Yacht a lot of fuss

Whoever said that politicians were out of touch with reality? Education minister, Michael Gove, thinks he knows what the British public need to lift their spirits in these harsh economic times – a yacht. Not just any yacht, though. A Royal yacht. This would be a floating palace for the Queen and her family, somewhere for them to relax. All that waving is awfully tiring.

Summer 2012 sees the Queen’s diamond jubilee celebrations, with 60 years on the throne. Anxious that Liz’s big day is not to be outshone by the Olympic Games, Gove wants to present the Queen with “something tangible to commemorate this momentous occasion.” After all, the only thing that could compete with the games would have to be another ridiculous waste of money. Gove is worried about the “transient” nature of the proms, galas and street parties normally held to celebrate such events and wants something with longevity. Gove seems to forget that whilst transient, these events encourage community participation – I can’t see the yacht being made quite so accessible.

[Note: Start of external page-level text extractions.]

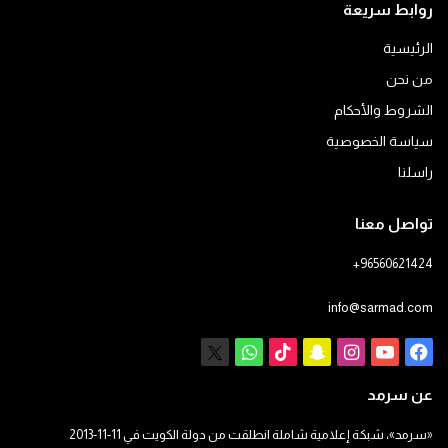
روابط سريعة
الرئيسية
من نحن
الشروط والأحكام
سياسة الخصوصية
راسلنا
تواصل معنا
+96560621424
info@sarmad.com
فيسبوك
يوتيوب
انستقرام
سناب
‫TikTok
X
واتساب
تشات
عن سرمد
«سرمد»، شبكة إعلامية شاملة انطلقت من دولة الكويت في 11-11-2013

Gove estimates the cost of such a useful investment at around £60m, a suggestion that has not gone down well amidst the current cuts. Gove’s own department announced the country’s worst education cuts since the 1950s in October, with spending falling by around 13%, or £300m, over the next few years. The minister has come under huge scrutiny for his suggestions, deemed absurd and offensive in these times of austerity. £60m could finance 2,254 nurses, 2,875 students’ tuition fees at the new higher level, 3 more royal weddings, or of course, one boat inaccessible to the general public.

Of course, Gove denies having ever suggested this would be funded by public money. Private donors will be sought to finance the building of a boat and hopefully, he suggests, provide every schoolchild in the country with a momentum of the jubilee. Forget the textbooks and teachers, this is what every schoolchild needs.

Even if no tax money is to be spent, could this suggestion have been tasteful in any way? As unemployment rises, spending is cut and families feel the pinch more and more, is now the time for such a lavishly ostentatious gift? As the Conservatives continually assure us, “we’re all in this together.” The public outrage has echoed these sentiments, with many people asking how the idea was not dismissed immediately.

Since the emergence of Gove’s letters, leaked to the Guardian, the plans have been transformed to build a ‘university of the seas’, with the ship’s upkeep and running costs paid for students invited to study on board. Whether these plans are feasible are up for debate, but PM David Cameron has provisionally backed the concept on the basis that it is privately funded. The ship will still, of course, be used for royal functions.

It is clear that the nation will not stand for tax payers’ money to be frittered away on non-crucial projects, and by the nation’s response to Gove’s plans they are similarly uneasy about privately financed frivolities. The proposal has been judged to show Gove (and the government’s) lack of identity with the masses, ill-timed as the squeeze on incomes continues – the separation between ‘them’ and ‘us’, the ‘haves’ and the ‘have-yachts’.